Danny (Callum Turner), a Polish kid from Queens who runs a small-time bookie operation with his mom, gets a collect call from his no-goodnik brother, Darren (Michal Vondel). He’s in some trouble in Atlantic City, and needs Danny to take his spot on a job. All he has to do is get in a car with a mystery girl called Ellie (Grace Van Patten) and deliver a briefcase—a classic MacGuffin—to a woman with a green bag on the Astoria Boulevard station platform in one of those super-smooth under-the-bench exchanges, and then he can collect $1,500. Except, of course it’s the wrong woman with a green bag. And so the reluctant twosome of Danny and Ellie head off to Westchester, hoping to recover the briefcase; they got the address off a pill bottle. The guys they’re in trouble with, they don’t seem threatening. (Heck, one of them is played by Mike Birbiglia.) And the film itself is barely bluffing that it has any stakes; the caper is vague enough to be inconsequential. Tramps knows it’s small potatoes, but is it any better for it?
Like writer-director Adam Leon’s debut, Gimme The Loot, the Netflix-exclusive Tramps belongs to a species of trifle local to New York City. It’s a chatty pizza slice, turnstile, shoot-the-shit sort of movie—unspectacular, but with a nostalgia for certain earlier forms. It’s shot digitally, but framed in the cinephilic 1.66 aspect ratio, with lots of zooms, also a feature of Gimme The Loot. The plot and characterizations are as self-consciously phony as anything in the early French New Wave, but minus the experimental intent, the commentary on genre and the gaze, or the extreme personal investment. Van Patten can barely pretend to smoke a cigarette, and Leon’s occasional attempts at hard-boiled dialogue don’t do his young leads any favors. Neither is a presence on par with Gimme The Loot’s Ty Hickson and Tashiana Washington, but they’re cute. And that’s Tramps in a nutshell: nowhere near as charming as the movies it superficially recalls (including Leon’s own debut), but cute.

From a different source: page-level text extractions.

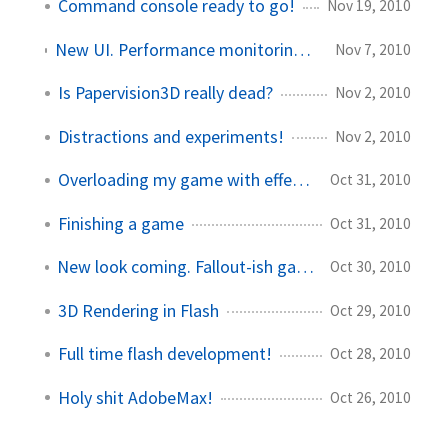
Command console ready to go!
Nov 19, 2010
New UI. Performance monitoring. Papervision changes on the fly.
Nov 7, 2010
Is Papervision3D really dead?
Nov 2, 2010
Distractions and experiments!
Nov 2, 2010
Overloading my game with effects
Oct 31, 2010
Finishing a game
Oct 31, 2010
New look coming. Fallout-ish game plans.
Oct 30, 2010
3D Rendering in Flash
Oct 29, 2010
Full time flash development!
Oct 28, 2010
Holy shit AdobeMax!
Oct 26, 2010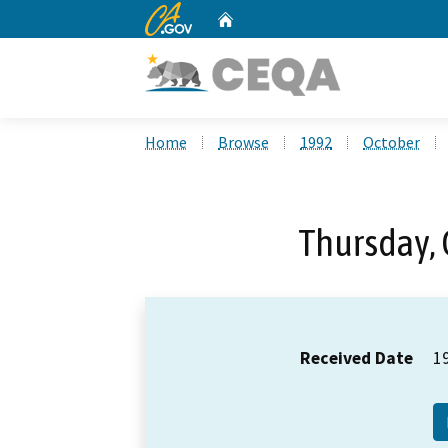
CA.gov
Home
Custom Google Search
Home
Browse
1992
October
Thursday, 
Received Date
1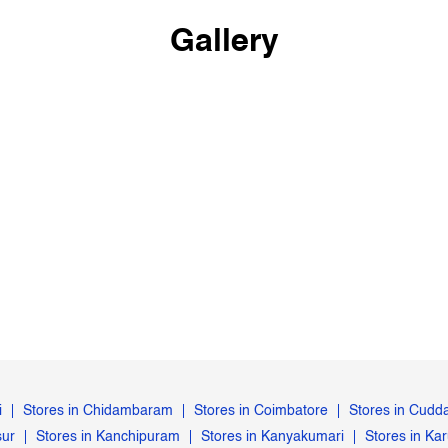
Gallery
i
Stores in Chidambaram
Stores in Coimbatore
Stores in Cudd
sur
Stores in Kanchipuram
Stores in Kanyakumari
Stores in Kar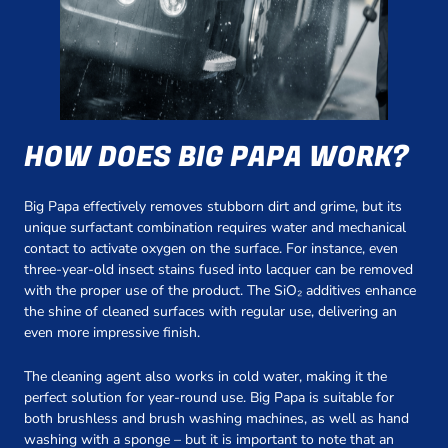
HOW DOES BIG PAPA WORK?
Big Papa effectively removes stubborn dirt and grime, but its
unique surfactant combination requires water and mechanical
contact to activate oxygen on the surface. For instance, even
three-year-old insect stains fused into lacquer can be removed
with the proper use of the product. The SiO₂ additives enhance
the shine of cleaned surfaces with regular use, delivering an
even more impressive finish.
The cleaning agent also works in cold water, making it the
perfect solution for year-round use. Big Papa is suitable for
both brushless and brush washing machines, as well as hand
washing with a sponge – but it is important to note that an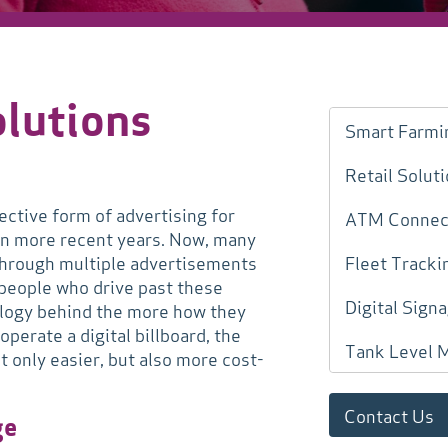
olutions
Smart Farmi
Retail Solut
ective form of advertising for
ATM Connect
in more recent years. Now, many
e through multiple advertisements
Fleet Tracki
 people who drive past these
Digital Sign
nology behind the more how they
perate a digital billboard, the
Tank Level 
 only easier, but also more cost-
Contact Us
ge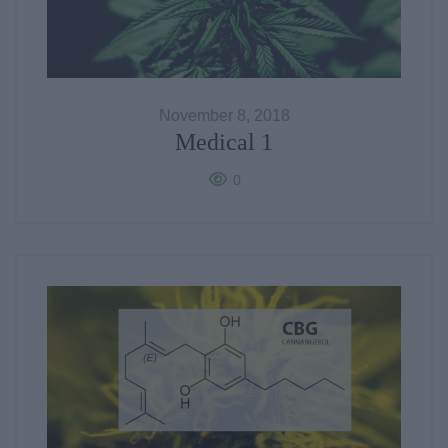
November 8, 2018
Medical 1
0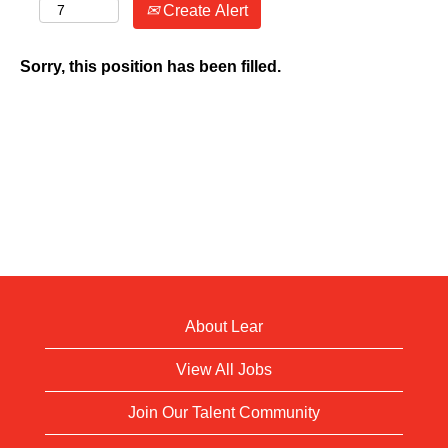
Create Alert
Sorry, this position has been filled.
About Lear
View All Jobs
Join Our Talent Community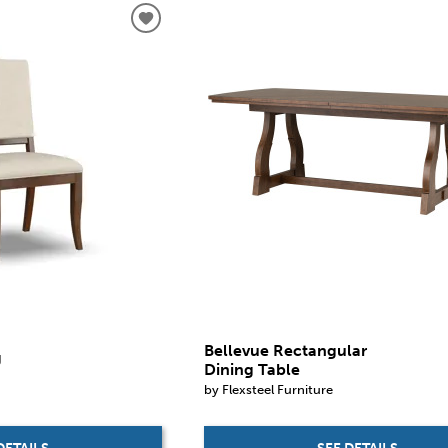
Bellevue Rectangular
g
Dining Table
by Flexsteel Furniture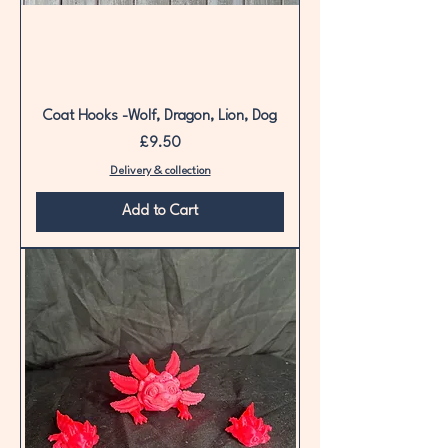
Coat Hooks -Wolf, Dragon, Lion, Dog
Price
£9.50
Delivery & collection
Add to Cart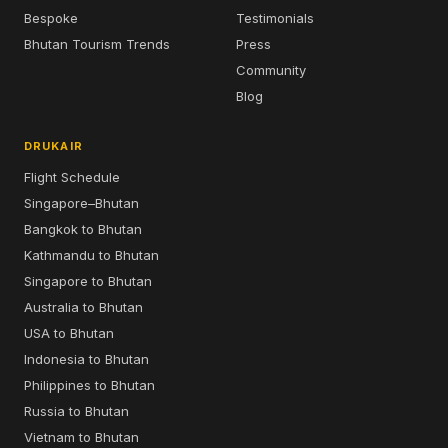
Bespoke
Testimonials
Bhutan Tourism Trends
Press
Community
Blog
DRUKAIR
Flight Schedule
Singapore–Bhutan
Bangkok to Bhutan
Kathmandu to Bhutan
Singapore to Bhutan
Australia to Bhutan
USA to Bhutan
Indonesia to Bhutan
Philippines to Bhutan
Russia to Bhutan
Vietnam to Bhutan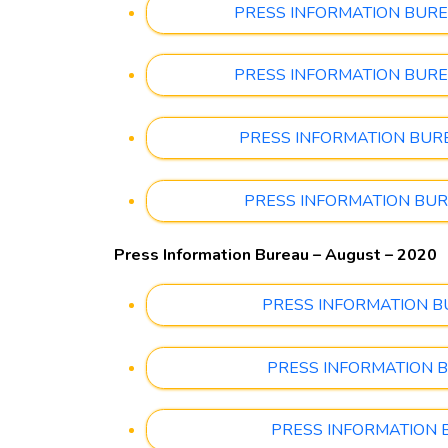
PRESS INFORMATION BUREAU 
PRESS INFORMATION BUREAU 
PRESS INFORMATION BUREAU
PRESS INFORMATION BUREAU
Press Information Bureau – August – 2020
PRESS INFORMATION BURE
PRESS INFORMATION BUR
PRESS INFORMATION BUR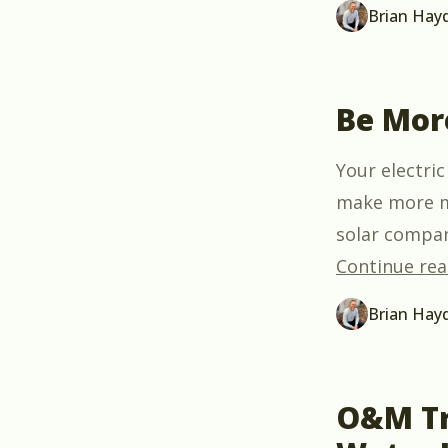
Brian Hay
Be Mor
Your electric
make more mo
solar compan
Continue rea
Brian Hay
O&M Tr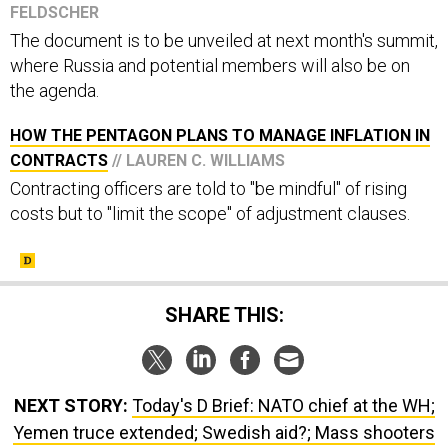
The document is to be unveiled at next month's summit,
where Russia and potential members will also be on
the agenda.
HOW THE PENTAGON PLANS TO MANAGE INFLATION IN
CONTRACTS
// LAUREN C. WILLIAMS
Contracting officers are told to "be mindful" of rising
costs but to "limit the scope" of adjustment clauses.
SHARE THIS:
NEXT STORY:
Today's D Brief: NATO chief at the WH;
Yemen truce extended; Swedish aid?; Mass shooters
getting younger; And a bit more.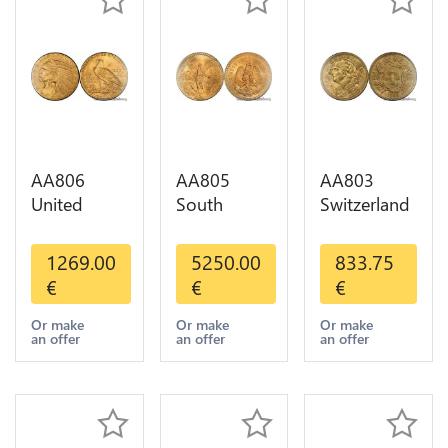
AA806
AA805
AA803
United
South
Switzerland
States 5
America
20 Francs
Dollars
Mexico 50
Helvetia
1269.00
5250.00
833.75
Indian
Pesos OR
Diverses
€
€
€
Diverses
GOLD Qty
Years 1935
Years Or
1-30 AU
Or Gold AU
Or make
Or make
Or make
an offer
an offer
an offer
Gold AU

For some, that might be enough. There’s only one real purpose of Ellie and Danny’s shaggy-dog odyssey from the city and back, and that’s to afford them plenty of time to get to know each other while walking down train platforms, crowded sidewalks, and winding suburban streets. Thus, they enact the familiar dance of screwball courtship: He talks too much, she doesn’t talk enough, and before long, they find themselves hiding out in a rich family’s pool house, debating whether or not to sleep closer for warmth. There is a sort of pathological innocuousness to Tramps that extends from its choice of non-place locations (a lot of train stations, subway platforms, bus stations, and car interiors) to its no-frills camerawork, which makes effective use of street-smushing long focal lengths, but never suggests a feeling. Both in its briefcase-chasing Manhattan climax and its ostensibly romantic Greyhound finale, Tramps rejects emotional investment and urgency like a dieting diner who pores over a chophouse menu and then sheepishly asks for the salad.